本文章由计算机程序翻译，如有差异，请以英文原文为准。

求助全文

约1分钟内获得全文求助全文

来源期刊

Automated Software Engineering 工程技术-计算机：软件工程

CiteScore

4.80

自引率

11.80%

发文量

审稿时长

>12 weeks

期刊介绍： This journal details research, tutorial papers, survey and accounts of significant industrial experience in the foundations, techniques, tools and applications of automated software engineering technology. This includes the study of techniques for constructing, understanding, adapting, and modeling software artifacts and processes.
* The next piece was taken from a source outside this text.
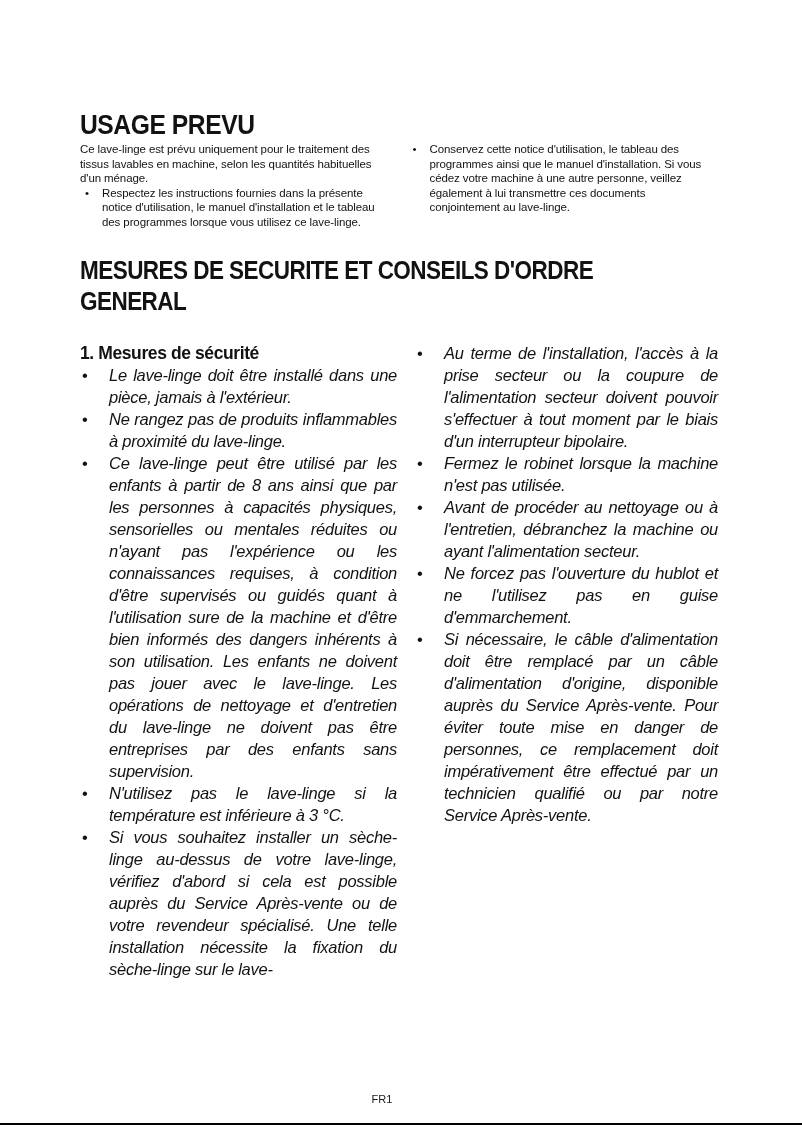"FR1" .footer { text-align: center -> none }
Coverage in Automated Software Engineering examines both automatic systems and collaborative systems as well as computational models of human software engineering activities. In addition, it presents knowledge representations and artificial intelligence techniques applicable to automated software engineering, and formal techniques that support or provide theoretical foundations. The journal also includes reviews of books, software, conferences and workshops.